I am trying to understand how boundary conditions are implemented when one uses the nonlinear LU-SGS algorithm for Euler equations. Most papers describe the Gauss-Seidel sweep over mesh cells, but do not explain how are boundary conditions applied. I could either consider the same BC implementation as in explicit case (i.e. sweep over cells, then add flux corrections on boundaries), or add Jacobian contributions due to boundary conditions to the element Jacobians. The latter leads to a more complicated implementation, however, where one is obliged to check for each element whether it is supposed to receive boundary Jacobian contributions. Are you aware of any reference discussing LU-SGS and boundary conditions for compressible Euler/Navier-Stokes equations in more detail?

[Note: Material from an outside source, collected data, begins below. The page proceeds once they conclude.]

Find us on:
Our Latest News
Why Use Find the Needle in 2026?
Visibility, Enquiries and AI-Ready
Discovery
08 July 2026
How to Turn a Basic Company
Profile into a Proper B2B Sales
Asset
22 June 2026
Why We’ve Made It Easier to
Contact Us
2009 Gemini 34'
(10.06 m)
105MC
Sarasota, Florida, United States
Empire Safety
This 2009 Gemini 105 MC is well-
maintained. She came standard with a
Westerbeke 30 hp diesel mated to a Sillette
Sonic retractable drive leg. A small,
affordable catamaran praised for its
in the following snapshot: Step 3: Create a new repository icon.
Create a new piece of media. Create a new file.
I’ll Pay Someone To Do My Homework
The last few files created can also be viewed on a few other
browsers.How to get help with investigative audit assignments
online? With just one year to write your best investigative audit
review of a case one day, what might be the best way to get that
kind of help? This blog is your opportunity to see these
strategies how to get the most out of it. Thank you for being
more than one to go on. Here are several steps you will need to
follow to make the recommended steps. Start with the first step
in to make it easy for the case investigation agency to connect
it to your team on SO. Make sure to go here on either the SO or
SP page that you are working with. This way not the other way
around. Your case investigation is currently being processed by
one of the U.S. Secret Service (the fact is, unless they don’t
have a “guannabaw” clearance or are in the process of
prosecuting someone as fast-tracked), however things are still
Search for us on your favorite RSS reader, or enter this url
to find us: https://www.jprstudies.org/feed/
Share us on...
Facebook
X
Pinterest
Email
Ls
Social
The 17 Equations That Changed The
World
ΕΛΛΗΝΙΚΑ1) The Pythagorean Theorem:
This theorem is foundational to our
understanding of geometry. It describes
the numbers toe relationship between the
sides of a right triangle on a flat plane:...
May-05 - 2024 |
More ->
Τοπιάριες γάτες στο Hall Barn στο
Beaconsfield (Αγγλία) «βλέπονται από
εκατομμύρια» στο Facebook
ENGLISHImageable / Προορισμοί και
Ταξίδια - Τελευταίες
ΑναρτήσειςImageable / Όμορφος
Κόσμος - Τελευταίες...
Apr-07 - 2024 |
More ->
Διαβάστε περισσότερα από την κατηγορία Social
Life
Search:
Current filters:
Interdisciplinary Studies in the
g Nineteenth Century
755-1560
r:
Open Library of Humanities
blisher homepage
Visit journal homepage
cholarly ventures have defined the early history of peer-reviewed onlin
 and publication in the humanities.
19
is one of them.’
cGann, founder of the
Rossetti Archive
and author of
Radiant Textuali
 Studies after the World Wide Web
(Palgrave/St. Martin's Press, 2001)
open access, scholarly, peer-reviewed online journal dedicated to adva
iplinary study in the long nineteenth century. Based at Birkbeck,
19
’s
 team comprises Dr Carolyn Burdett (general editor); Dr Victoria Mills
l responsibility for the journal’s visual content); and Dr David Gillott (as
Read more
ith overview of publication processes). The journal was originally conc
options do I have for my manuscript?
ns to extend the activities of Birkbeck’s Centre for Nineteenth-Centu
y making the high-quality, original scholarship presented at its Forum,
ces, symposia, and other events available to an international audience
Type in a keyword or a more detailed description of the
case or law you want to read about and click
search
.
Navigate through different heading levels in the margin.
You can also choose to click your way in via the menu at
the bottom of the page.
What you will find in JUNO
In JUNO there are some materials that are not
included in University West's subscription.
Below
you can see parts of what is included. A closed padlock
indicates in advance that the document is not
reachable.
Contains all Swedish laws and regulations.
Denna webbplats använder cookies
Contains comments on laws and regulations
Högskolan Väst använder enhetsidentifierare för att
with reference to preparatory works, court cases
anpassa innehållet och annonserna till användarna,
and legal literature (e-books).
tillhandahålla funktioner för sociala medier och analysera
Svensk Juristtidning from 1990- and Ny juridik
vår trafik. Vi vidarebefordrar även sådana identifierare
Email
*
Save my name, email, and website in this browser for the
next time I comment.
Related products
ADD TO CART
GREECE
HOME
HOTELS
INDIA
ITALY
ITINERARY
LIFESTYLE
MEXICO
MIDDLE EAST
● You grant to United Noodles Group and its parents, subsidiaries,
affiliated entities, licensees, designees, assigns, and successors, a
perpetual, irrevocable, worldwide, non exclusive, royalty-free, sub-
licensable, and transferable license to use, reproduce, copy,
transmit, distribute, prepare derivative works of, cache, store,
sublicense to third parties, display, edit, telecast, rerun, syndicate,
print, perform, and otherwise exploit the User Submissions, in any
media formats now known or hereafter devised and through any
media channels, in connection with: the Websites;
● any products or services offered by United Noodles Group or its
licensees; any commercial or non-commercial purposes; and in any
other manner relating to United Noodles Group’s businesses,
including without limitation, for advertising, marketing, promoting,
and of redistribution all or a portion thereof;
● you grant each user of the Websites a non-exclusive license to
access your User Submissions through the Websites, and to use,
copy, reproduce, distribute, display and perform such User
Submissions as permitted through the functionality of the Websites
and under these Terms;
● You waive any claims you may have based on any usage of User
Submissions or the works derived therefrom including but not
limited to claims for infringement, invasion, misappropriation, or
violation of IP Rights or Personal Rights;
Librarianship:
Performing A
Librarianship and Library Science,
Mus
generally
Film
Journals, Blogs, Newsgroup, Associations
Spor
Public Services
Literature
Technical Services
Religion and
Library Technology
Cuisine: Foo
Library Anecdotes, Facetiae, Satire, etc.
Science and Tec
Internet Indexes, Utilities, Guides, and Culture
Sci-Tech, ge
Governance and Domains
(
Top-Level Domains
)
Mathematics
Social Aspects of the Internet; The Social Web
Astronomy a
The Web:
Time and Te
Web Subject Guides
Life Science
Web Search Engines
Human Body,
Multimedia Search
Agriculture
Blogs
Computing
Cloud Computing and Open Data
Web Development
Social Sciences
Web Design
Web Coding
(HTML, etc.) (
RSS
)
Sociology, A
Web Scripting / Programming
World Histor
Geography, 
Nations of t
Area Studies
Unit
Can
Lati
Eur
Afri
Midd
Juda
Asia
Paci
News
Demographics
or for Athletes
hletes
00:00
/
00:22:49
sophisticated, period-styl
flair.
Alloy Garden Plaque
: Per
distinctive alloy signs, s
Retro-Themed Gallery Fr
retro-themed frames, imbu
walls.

Do you think it is possible to replace the 'boundary condition Jacobian' approach with something simpler? Would that deteriorate the convergence rate of the solver?


1 Answer 1


Check the article in [1].

The $\delta Q_f$ (for a boundary face) must be transformed by a matrix $T$ such that,

$\delta Q_f = T * \delta Q_L$ ( note $L$ is the left cell and for a boundary face there is no right cell or $Q_R$ state)

This matrix $T$ is obtained from the boundary condition itself, for example, a supersonic outlet boundary has $T$ = $I$ (identity matrix) and so on ...

Yes, it gets a bit complicated for the wall, and other subsonic BCs. But it is not very hard to derive them yourself. In reference 1, these matrices are already derived for wall and subsonic BC.


[1] John T. Batina, "Implicit upwind solution algorithms for three-dimensional unstructured meshes", AIAA Journal, Vol. 31, No. 5 (1993), pp. 801-805.